À l’inverse, d’autres, comme Serges Madoungou, sans emploi, y voient une opportunité réelle : « L’âge n’a rien à y voir. C’est la tête qui réfléchit. Il suffit de bien travailler. Pour moi, c’est une bonne décision. »
Ndembi Moukouama, psychologue du travail, se réjouit de cette avancée : « C’est une grande lueur d’espoir pour les jeunes Gabonais sans emploi. Beaucoup ont vieilli avec leurs diplômes, enfermés entre quatre murs. »
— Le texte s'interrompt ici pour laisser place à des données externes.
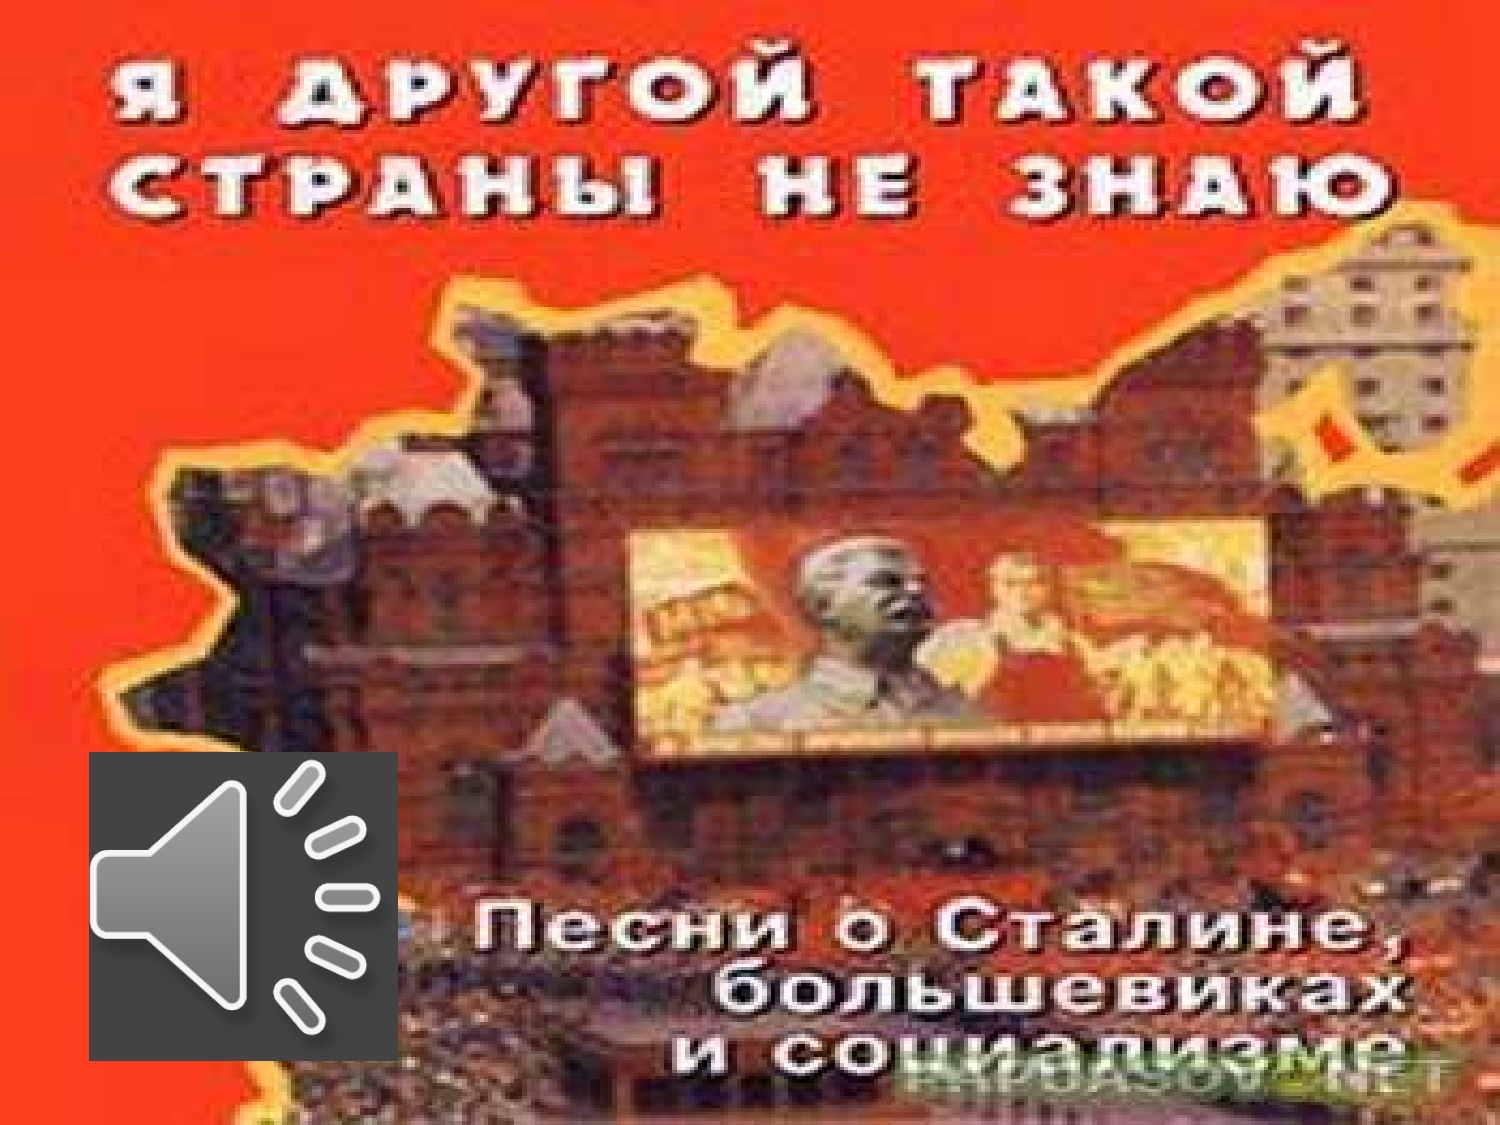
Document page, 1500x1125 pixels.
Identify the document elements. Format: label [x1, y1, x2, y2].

Lilian Obiang, travailleur indépendant, partage ce point de vue : « Depuis longtemps, on n’avait plus entendu parler de recrutement direct dans la fonction publique par voie de concours. Repousser l’âge limite à 40 ans représente une véritable chance pour ceux qui désespèrent de trouver un emploi stable. »
Les craintes des fonctionnaires en place
Si les demandeurs d’emploi accueillent favorablement la réforme, certains agents en poste expriment des réserves légitimes. Jean-Baptiste Nzogho, fonctionnaire depuis vingt ans au ministère de l’Éducation nationale, s’interroge : « Donner une chance à ceux qui ont été mis de côté, c’est louable. Mais si l’on recrute jusqu’à 40 ans, ces nouveaux agents n’auront qu’une vingtaine d’années de carrière avant la retraite, actuellement fixée à 62 ans. Est-ce suffisant pour former des cadres solides et rentabiliser l’investissement de l’État ? Sans compter le poids de la masse salariale, qui frôle déjà les 960 milliards de FCFA. »
Un contexte de hausse de l’âge de la retraite
Cette réforme intervient dans un contexte où l’âge de départ à la retraite des fonctionnaires civils a été relevé de 60 à 62 ans en février 2024. En ouvrant plus largement les portes de l’administration, la question de l’âge de sortie se pose avec encore plus d’acuité.
Un expert en gouvernance publique souligne : « Se priver de professionnels expérimentés entre 35 et 37 ans devenait un luxe que l’État ne pouvait plus se permettre. »
L’enjeu est désormais de savoir si ce rééquilibrage des âges d’entrée et de sortie permettra de moderniser l’administration gabonaise tout en maîtrisant ses finances publiques.